### WHAT THE EXERCISE ASKS:
Extract each line from the items below that contains the string "bottom", and copy it in full.

## Begin INFORMATION GIVEN

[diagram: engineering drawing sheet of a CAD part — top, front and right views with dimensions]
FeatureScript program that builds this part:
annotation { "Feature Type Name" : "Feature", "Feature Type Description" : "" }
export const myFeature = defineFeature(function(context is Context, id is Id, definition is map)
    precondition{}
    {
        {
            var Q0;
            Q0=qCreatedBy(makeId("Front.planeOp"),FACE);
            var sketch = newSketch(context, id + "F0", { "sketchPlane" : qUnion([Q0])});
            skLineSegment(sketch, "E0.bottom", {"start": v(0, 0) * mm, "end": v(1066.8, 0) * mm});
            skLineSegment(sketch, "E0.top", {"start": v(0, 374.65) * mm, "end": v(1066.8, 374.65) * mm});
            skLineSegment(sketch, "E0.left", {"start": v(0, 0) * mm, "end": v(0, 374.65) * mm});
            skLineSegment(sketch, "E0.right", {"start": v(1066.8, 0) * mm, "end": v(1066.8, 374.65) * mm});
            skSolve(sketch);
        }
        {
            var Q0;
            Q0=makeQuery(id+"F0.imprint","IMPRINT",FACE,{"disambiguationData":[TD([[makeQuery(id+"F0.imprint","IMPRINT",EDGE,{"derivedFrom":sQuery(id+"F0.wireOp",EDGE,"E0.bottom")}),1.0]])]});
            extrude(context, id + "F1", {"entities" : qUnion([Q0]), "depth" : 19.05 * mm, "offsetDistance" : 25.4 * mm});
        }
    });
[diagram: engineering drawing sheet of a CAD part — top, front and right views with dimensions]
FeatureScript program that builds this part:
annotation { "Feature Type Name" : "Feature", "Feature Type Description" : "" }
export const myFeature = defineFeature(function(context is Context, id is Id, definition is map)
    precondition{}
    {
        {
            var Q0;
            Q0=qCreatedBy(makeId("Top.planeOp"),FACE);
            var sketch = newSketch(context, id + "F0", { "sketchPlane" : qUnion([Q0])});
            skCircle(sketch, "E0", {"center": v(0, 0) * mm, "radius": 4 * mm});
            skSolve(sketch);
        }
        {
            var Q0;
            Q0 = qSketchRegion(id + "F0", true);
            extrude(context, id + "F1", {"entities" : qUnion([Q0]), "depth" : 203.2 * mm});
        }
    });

## End INFORMATION GIVEN

### TASK RESULT:
            skLineSegment(sketch, "E0.bottom", {"start": v(0, 0) * mm, "end": v(1066.8, 0) * mm});
            Q0=makeQuery(id+"F0.imprint","IMPRINT",FACE,{"disambiguationData":[TD([[makeQuery(id+"F0.imprint","IMPRINT",EDGE,{"derivedFrom":sQuery(id+"F0.wireOp",EDGE,"E0.bottom")}),1.0]])]});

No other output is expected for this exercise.